--- Source text ---

YOU ARE HEREBY NOTIFIED, pursuant to an Order of the U.S. District Court for the Northern District of California (the “Court”), that a proposed settlement has been reached by the parties to the following shareholder derivative action brought on behalf and for the benefit of Finisar: Kenney v. Gertel, et al., Case No. 12-cv-02268.1
As explained below, a hearing will be held on June 27, 2019 at 9:00 a.m., before the Honorable Edward J. Davila, at the U.S. District Court for the Northern District of California, San Jose Division, 280 South 1st Street, Courtroom 1, San Jose, CA, 95113 (the “Settlement Hearing”), at which the Court will determine whether to approve the Settlement. You have an opportunity to be heard at this hearing.
The terms of the settlement are set forth in the Stipulation and summarized in this Notice. If approved by the Court, the Settlement will fully resolve the Action, including the dismissal of the Action with prejudice. For a more detailed statement of the matters involved in the Action, the Settlement, and the terms discussed in this Notice, the Stipulation is available for viewing and inspection on Finisar’s website at http://investor.finisar.com. For a fee, all papers filed in the Action are available at www.pacer.gov. The Stipulation may also be inspected at the Clerk of Court’s office, U.S. District Court for the Northern District of California, San Jose Division, 280 South 1st Street, 2nd Floor, San Jose, CA, 95113.
This Notice is not intended to be an expression of any opinion by the Court with respect to the merits of the claims made in the Action, but is merely to advise you of the pendency and settlement of the Action.

--- Listed records ---

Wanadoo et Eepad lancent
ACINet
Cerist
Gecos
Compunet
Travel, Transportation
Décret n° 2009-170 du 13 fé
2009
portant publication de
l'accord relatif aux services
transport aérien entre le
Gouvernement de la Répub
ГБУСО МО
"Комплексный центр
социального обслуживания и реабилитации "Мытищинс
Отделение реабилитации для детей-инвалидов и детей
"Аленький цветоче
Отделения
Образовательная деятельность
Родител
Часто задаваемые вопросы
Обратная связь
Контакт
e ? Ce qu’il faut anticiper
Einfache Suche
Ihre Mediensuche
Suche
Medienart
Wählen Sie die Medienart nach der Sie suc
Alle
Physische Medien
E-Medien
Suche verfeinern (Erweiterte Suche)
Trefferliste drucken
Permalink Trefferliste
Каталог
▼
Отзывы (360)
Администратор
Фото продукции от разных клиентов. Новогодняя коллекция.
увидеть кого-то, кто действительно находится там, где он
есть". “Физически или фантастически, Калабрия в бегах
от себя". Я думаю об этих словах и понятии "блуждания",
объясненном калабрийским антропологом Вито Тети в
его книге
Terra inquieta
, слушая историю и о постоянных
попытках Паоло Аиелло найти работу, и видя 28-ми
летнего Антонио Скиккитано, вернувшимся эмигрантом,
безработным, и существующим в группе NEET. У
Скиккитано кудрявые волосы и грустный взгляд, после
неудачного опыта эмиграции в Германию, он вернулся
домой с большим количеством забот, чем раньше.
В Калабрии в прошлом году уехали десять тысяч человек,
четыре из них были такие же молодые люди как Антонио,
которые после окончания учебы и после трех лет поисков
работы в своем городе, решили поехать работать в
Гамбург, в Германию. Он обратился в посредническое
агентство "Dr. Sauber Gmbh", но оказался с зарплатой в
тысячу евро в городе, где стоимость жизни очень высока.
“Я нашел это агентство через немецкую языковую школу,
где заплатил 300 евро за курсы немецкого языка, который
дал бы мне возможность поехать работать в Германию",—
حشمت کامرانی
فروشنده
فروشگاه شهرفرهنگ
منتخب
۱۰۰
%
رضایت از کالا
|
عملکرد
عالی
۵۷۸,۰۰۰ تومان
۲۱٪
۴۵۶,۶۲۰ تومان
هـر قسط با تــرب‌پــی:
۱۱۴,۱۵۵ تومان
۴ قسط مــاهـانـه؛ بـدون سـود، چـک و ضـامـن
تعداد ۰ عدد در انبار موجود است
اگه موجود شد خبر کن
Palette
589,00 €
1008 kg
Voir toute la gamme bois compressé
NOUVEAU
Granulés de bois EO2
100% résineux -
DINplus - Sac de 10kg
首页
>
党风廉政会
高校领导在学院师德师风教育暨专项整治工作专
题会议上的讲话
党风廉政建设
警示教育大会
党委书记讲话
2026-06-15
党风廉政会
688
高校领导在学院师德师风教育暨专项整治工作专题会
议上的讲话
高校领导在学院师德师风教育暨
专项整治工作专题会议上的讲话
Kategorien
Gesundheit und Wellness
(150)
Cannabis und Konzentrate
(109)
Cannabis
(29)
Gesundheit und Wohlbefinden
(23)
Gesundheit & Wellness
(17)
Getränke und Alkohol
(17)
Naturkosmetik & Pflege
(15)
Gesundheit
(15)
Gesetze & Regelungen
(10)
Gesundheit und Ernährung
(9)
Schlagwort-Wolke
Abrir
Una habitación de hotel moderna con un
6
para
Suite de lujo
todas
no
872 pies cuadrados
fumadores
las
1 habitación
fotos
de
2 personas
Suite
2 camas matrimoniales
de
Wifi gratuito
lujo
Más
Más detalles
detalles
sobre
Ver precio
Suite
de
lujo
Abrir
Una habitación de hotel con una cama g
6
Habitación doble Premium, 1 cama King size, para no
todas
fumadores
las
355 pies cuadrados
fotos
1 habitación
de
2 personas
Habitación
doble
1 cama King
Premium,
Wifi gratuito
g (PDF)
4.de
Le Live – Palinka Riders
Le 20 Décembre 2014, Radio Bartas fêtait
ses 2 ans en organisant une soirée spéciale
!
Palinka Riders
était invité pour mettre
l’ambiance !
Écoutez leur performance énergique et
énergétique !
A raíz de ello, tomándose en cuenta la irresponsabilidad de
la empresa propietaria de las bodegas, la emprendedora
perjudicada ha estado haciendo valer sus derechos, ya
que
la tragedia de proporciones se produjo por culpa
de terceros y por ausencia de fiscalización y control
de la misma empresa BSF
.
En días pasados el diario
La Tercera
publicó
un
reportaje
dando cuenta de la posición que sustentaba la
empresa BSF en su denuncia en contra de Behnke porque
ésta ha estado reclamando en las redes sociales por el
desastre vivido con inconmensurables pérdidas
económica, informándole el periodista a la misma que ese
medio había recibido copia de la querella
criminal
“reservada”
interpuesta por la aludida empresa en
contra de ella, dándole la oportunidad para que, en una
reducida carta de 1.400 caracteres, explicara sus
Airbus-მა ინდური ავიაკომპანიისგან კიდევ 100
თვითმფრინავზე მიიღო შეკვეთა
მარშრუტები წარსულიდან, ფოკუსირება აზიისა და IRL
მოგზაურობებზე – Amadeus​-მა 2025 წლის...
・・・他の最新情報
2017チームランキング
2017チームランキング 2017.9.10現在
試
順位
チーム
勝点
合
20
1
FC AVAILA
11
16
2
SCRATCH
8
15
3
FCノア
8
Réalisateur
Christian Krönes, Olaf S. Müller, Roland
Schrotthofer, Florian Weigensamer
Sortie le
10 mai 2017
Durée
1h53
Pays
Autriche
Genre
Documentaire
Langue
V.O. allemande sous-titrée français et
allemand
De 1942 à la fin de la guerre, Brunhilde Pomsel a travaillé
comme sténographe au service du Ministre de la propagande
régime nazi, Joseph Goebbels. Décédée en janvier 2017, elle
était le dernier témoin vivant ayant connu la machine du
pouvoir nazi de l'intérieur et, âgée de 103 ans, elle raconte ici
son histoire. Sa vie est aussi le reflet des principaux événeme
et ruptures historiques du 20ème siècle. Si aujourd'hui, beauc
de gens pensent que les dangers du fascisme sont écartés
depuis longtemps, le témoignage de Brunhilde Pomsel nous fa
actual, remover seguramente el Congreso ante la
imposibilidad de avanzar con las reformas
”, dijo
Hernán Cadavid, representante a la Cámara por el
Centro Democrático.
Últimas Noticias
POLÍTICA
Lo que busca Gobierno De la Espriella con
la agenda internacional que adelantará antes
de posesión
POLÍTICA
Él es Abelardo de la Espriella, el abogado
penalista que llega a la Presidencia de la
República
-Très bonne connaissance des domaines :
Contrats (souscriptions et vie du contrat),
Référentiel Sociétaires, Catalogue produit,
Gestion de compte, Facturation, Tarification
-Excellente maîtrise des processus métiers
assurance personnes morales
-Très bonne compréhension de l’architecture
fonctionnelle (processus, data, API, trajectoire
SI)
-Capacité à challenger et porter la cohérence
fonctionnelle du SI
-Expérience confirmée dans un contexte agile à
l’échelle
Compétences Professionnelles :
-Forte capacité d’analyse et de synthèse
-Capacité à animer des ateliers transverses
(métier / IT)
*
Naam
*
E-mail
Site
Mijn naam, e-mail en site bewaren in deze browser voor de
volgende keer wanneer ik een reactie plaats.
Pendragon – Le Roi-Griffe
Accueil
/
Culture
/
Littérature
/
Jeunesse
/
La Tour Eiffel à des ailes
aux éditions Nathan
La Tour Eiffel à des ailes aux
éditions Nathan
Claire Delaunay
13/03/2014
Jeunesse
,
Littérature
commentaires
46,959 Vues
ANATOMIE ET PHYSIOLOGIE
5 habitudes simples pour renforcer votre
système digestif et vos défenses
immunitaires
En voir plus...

---

(What is required): According to the settlement notice above, when will the Settlement Hearing be held?

(Exercise solution): June 27, 2019, at 9:00 a.m.